--- START OF MATERIAL ---
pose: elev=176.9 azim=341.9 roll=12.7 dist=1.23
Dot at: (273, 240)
--- END OF MATERIAL ---
--- START OF MATERIAL ---
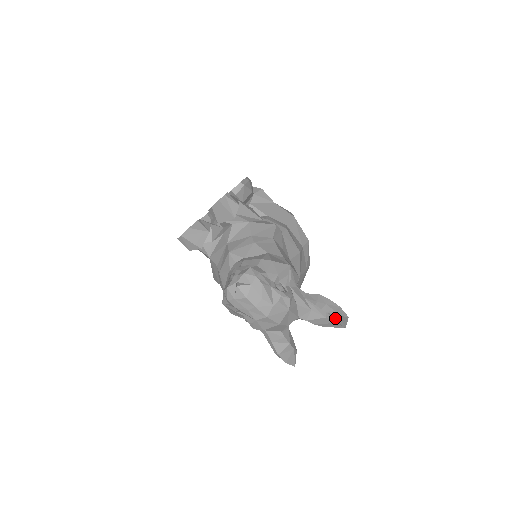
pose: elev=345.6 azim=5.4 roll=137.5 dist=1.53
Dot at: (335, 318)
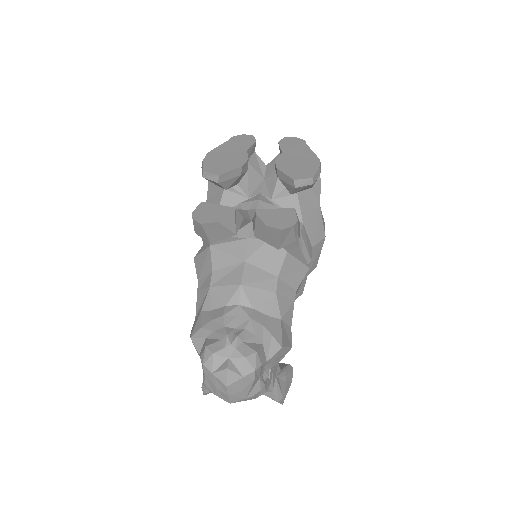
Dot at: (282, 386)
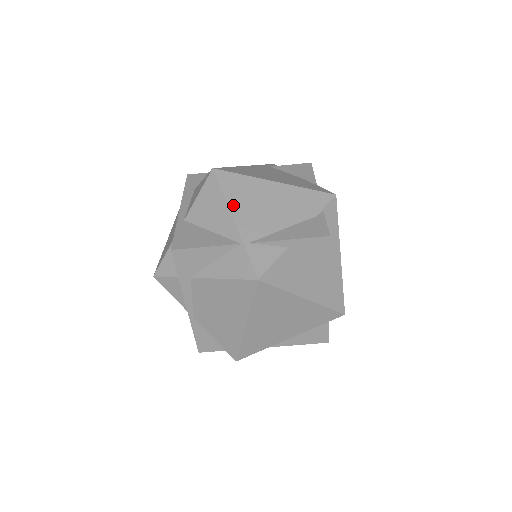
--- END OF MATERIAL ---
STATED GOAL
Set down everything in the listing from the line containing "pose: elev=176.9 azim=341.9" down to the line containing "Dot at: (273, 240)", unchanged.

EXPECTED ANSWER
pose: elev=176.9 azim=341.9 roll=12.7 dist=1.23
Dot at: (273, 240)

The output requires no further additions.